In an unusual move, the two companies referred indirectly to Coskata in the release, saying their partnership “complements an earlier investment in a cellulosic ethanol startup that uses a thermo-chemical process to make ethanol from non-grain sources.” Together, Henderson said, the technologies from Coskata and Mascoma “represent what we see as the best in the cellulosic ethanol future and cover the spectrum in science and commercialization.”
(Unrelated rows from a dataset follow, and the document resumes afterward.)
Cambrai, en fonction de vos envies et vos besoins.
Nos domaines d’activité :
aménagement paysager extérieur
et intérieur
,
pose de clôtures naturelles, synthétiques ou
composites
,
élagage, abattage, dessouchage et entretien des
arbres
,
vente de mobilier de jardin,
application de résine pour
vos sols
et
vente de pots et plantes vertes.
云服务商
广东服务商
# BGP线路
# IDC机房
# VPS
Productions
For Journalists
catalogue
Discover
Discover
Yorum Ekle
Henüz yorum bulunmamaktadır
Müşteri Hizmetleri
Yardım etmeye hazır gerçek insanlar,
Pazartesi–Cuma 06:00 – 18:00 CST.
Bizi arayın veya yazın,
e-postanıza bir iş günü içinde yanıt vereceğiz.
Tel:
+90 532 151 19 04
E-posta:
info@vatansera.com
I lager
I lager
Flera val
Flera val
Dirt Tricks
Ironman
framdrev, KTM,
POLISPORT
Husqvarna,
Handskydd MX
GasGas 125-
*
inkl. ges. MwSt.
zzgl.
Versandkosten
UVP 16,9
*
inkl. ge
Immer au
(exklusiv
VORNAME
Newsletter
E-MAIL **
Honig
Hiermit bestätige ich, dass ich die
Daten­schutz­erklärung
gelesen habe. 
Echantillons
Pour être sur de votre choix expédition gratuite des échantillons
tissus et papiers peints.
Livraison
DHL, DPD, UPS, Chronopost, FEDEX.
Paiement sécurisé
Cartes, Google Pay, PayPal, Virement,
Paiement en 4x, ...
Mascoma is in a capital-intensive phase of its growth, building pilot plants in New York and Tennessee to test variants of its bioprocessing technology. The company raised between $45 and $50 million in a Series C venture financing round in February, with backers including General Catalyst Partners, Kleiner Perkins Caufield & Byers, Vantage Point Venture Partners, Atlas Venture, Pinnacle Ventures, Khosla Ventures, and Flagship Ventures. The same companies had earlier put $30 million into a Series B round in November 2006, and Khosla and Flagship were on hand for the $4 million Series A round in early 2006, bringing the company’s total capitalization to at least $80 million, not counting the new GM investment.